::: SUPPLIED PASSAGE :::

Khairul Anuar bin Mohamad (born 22 September 1991) is a Malaysian professional archer. He began to compete for the national team in 2011.

2011 FITA Archery World Cup
Khairul participated in the 2011 FITA Archery World Cup Stage 4 in Shanghai, China in what was only his third international tournament. He became the first Malaysian to ever win a medal at an individual World Cup event when he was defeated in the finals of the men's individual recurve event by American Joe Fanchin.

2011 Asian Archery Championships
He was part of the Malaysian contingent at the 2011 Asian Archery Championships in Tehran, Iran which came away two gold medals and two silver medals. Khairul contributed towards both gold medals. He defeated Hideki Kikuchi of Japan 6-2 in the final of the men's individual event and was part of the Malaysian team which defeated China 187-184 in the final of the men's team event.

2012 Summer Olympics
At the 2012 Summer Olympics he competed for his country in the Men's individual event and the Men's team event.
Khairul made it to the quarter-final stage of the individual event, where he was stopped by eventual silver-medallist Takaharu Furukawa of Japan, while the Malaysian team lost in the first round.

::: EXTRACTED MATERIAL :::

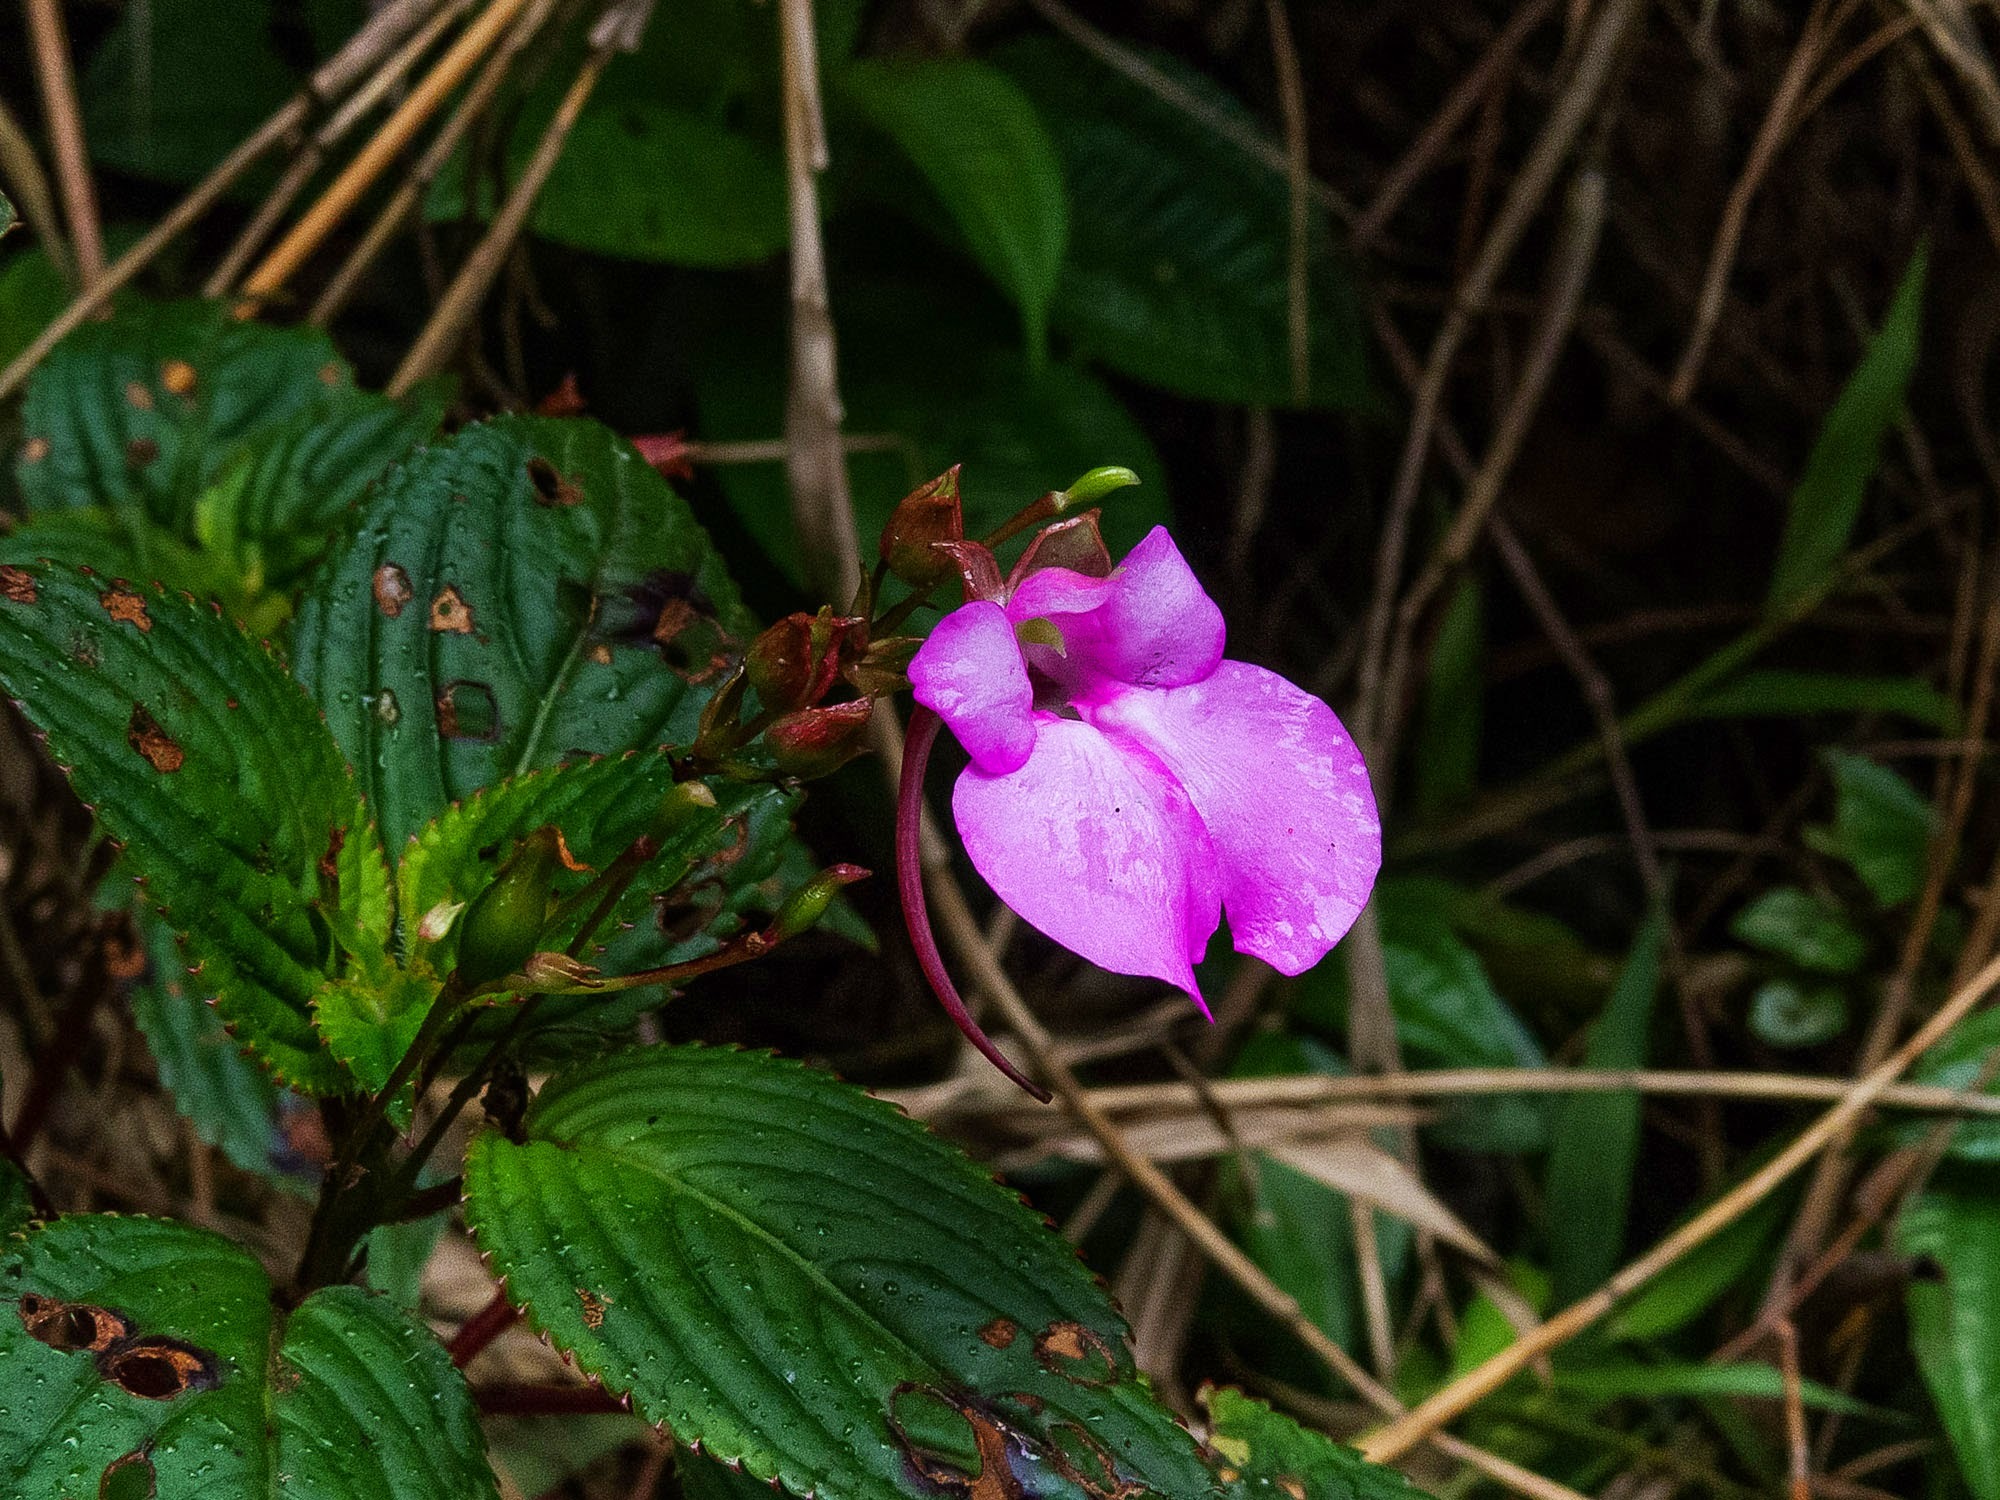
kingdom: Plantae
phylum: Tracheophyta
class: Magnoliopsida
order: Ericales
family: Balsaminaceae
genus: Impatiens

:::

#### SHORT EXERCISE:
According to the Khairul Anuar bin Mohamad passage above, who beat him in the final of the men's individual recurve event at the 2011 FITA Archery World Cup Stage 4 in Shanghai?

#### SOLVED PROBLEM:
American Joe Fanchin.